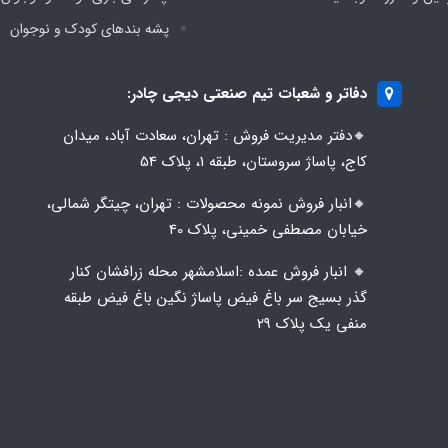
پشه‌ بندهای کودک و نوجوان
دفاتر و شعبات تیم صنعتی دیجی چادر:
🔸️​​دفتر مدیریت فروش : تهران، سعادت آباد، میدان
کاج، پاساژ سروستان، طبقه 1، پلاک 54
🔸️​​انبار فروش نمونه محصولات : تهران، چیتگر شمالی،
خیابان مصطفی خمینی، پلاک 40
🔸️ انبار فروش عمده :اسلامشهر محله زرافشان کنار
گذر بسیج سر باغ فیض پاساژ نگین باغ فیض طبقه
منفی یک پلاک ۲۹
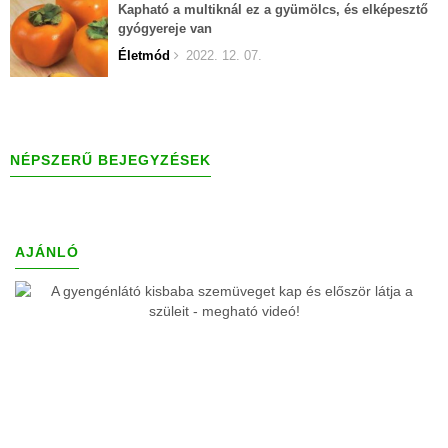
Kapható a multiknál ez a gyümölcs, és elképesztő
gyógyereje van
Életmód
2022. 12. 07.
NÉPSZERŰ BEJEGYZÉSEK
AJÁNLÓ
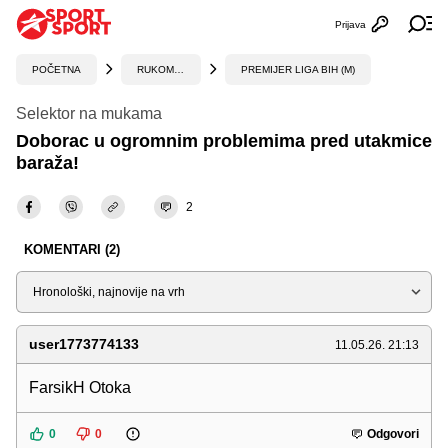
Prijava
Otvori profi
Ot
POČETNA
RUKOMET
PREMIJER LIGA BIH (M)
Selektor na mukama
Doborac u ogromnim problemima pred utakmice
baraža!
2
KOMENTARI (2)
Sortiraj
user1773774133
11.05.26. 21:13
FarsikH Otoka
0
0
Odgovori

* * *

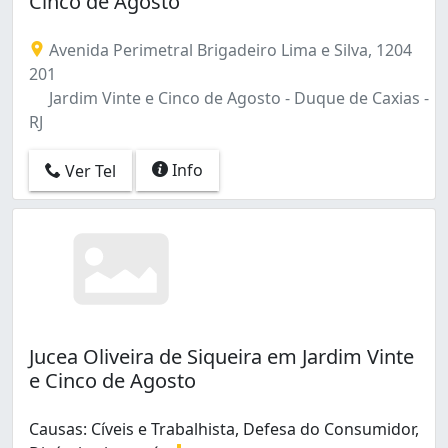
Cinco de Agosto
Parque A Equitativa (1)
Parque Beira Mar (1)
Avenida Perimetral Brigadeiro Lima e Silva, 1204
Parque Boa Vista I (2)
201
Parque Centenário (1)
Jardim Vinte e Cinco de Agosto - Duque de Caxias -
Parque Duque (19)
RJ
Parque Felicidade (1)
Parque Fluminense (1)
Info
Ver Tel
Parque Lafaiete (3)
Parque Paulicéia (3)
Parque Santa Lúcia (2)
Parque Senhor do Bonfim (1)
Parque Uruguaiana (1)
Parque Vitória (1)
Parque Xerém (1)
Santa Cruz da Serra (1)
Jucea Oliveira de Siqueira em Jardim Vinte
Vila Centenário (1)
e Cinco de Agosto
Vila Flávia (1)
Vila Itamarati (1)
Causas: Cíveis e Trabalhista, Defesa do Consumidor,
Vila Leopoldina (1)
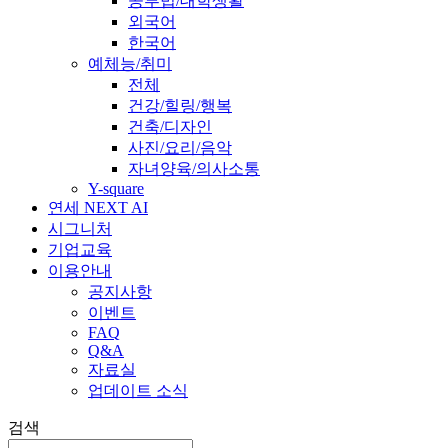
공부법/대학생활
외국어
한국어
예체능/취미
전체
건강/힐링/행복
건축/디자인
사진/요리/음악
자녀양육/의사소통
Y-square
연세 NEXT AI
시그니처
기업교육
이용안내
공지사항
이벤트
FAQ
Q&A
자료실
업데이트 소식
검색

* * *

Problem requirements:
Above are the entries; copy every line among them that contains the word "Duque".

Your response:
Jardim Vinte e Cinco de Agosto - Duque de Caxias -
Parque Duque (19)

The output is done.